A Shared Moment of Trust
One night recently I was driving down a two lane highway at about 60 miles an hour. A car approached from the opposite direction at about the same speed. As we passed each other, I caught the other driver’s eye for only a second.
I wondered whether he might be thinking, as I was, how dependent we were on each other at that moment. I was relying on him not to fall asleep, not to be distracted by a cell phone conversation, not to cross over into my lane and bring my life suddenly to an end. And though we were strangers to each other, he relied upon me in just the same way.
Multiplied a million times over, I believe that is the way the world works. At some level we all depend upon one another to act in a way that avoids mutual destruction. Sometimes that dependence requires us simply to refrain from doing something — like crossing over the double yellow line. And sometimes it requires us to act cooperatively — as in the case of profound threats to our health or safety.
One familiar example of a serious problem that could not have been solved — or could not have been solved as promptly — without worldwide cooperation is the SARS epidemic. In 2003, SARS claimed 700 lives and threatened to spread around the world. The virus had to be quickly identified and controlled. That was too big an undertaking for any one country, but scientists from five nations were able — working together — to identify the virus in record time. Doctors around the world then brought the outbreak quickly under control.

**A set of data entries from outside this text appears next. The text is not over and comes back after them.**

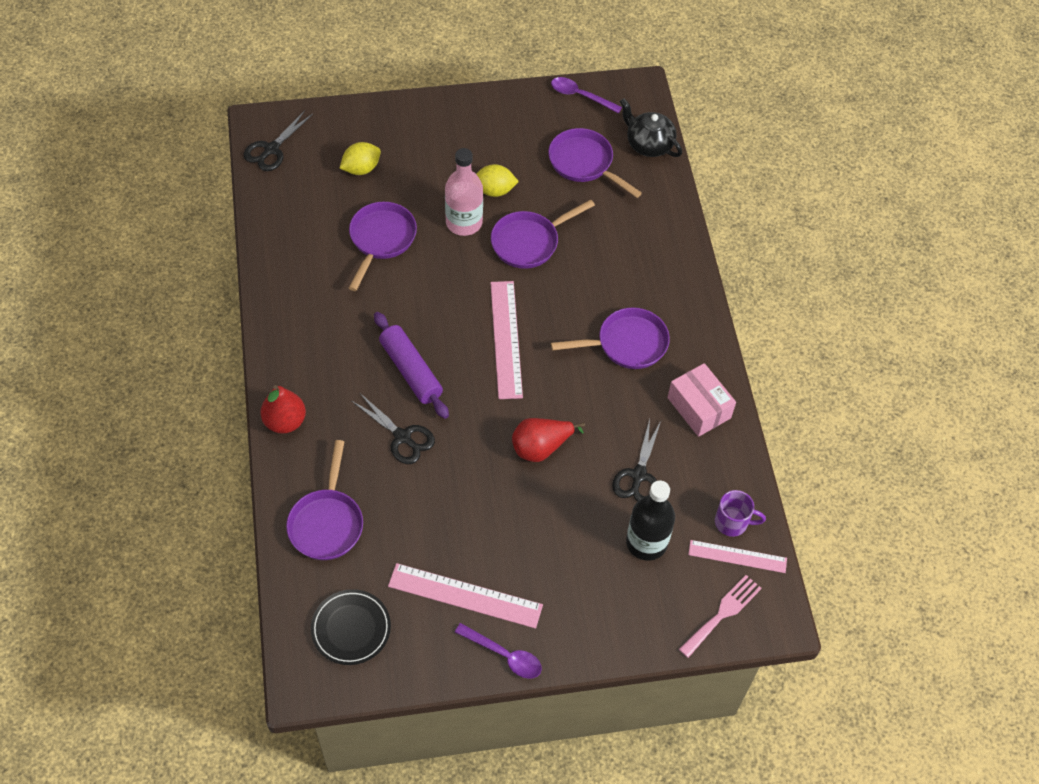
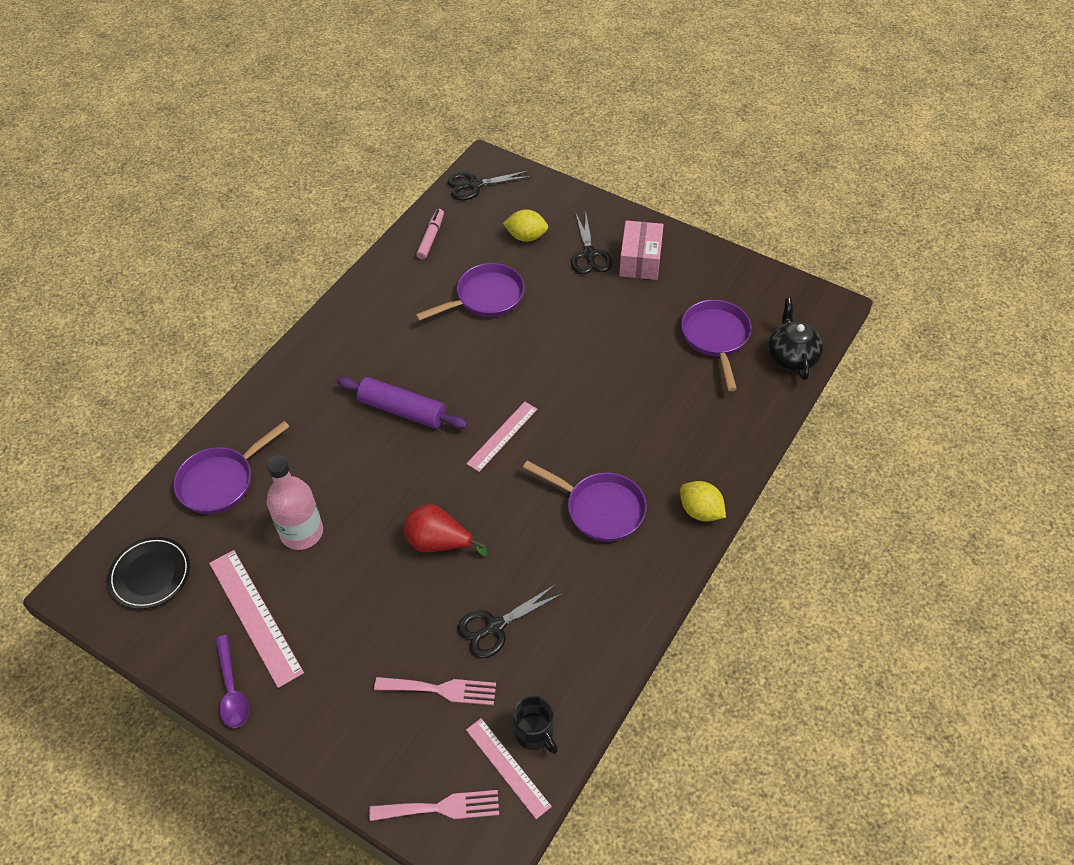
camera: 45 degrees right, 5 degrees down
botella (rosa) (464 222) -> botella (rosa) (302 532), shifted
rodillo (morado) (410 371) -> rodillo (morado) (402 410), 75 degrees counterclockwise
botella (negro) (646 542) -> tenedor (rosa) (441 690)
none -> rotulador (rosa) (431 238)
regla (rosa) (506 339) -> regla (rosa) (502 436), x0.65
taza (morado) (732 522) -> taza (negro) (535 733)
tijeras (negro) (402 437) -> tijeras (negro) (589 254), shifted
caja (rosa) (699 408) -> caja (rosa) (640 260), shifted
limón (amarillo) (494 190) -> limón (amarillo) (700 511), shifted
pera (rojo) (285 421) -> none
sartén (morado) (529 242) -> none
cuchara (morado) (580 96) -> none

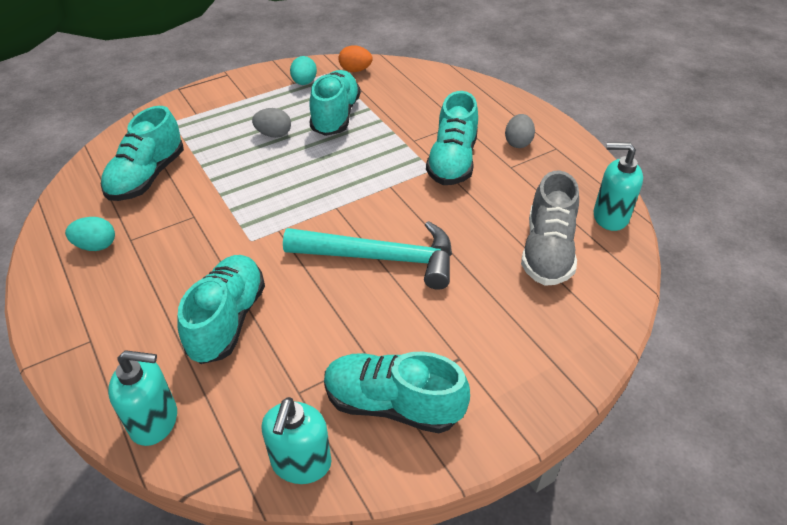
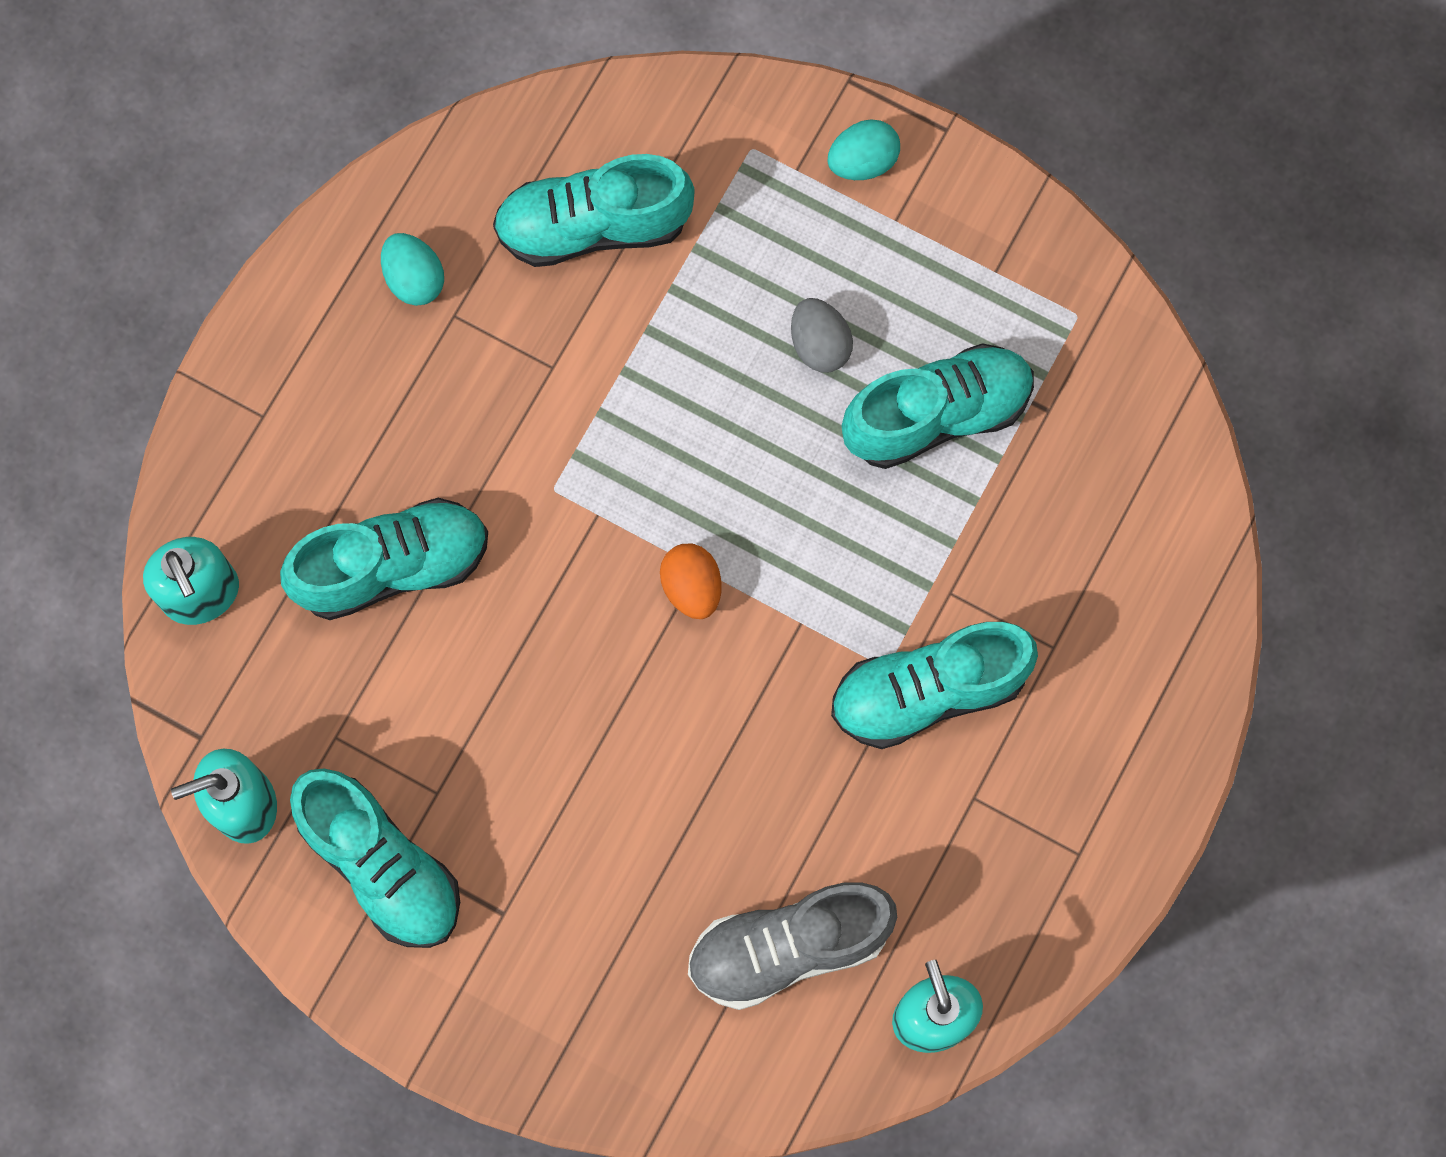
camera: 60 degrees right, 30 degrees up
zapato (turquesa) (392 404) -> zapato (turquesa) (382 865), 150 degrees clockwise
huevo (naranja) (355 70) -> huevo (naranja) (692 587), shifted
huevo (turquesa) (304 82) -> huevo (turquesa) (862 162), shifted
martillo (turquesa) (380 258) -> none
huevo (gris) (518 142) -> none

Another area in which international cooperation is essential is terrorism. In the continuing struggle against this lethal threat, we cannot prevail without cooperation among the law enforcement agencies. intelligence services, and sometimes the military establishments of countries around the world. The daily news from Iraq and Afghanistan underscores just how much even America, the super power, needs such help.
Americans are a people who value their freedom to do what they want to do, when and how they want to do it. But we cannot escape the reality that in ways large and small, we live in an interdependent world. Only the unwise would say that an individual or a nation can go it alone.
Warren Christopher was U.S. Secretary of State from 1993 to 1997. As President Carter’s Deputy Secretary of State, he helped normalize relations with China, win ratification of the Panama Canal treaties, and gain release of the American hostages in Iran. A native of North Dakota, Christopher now lives near Los Angeles.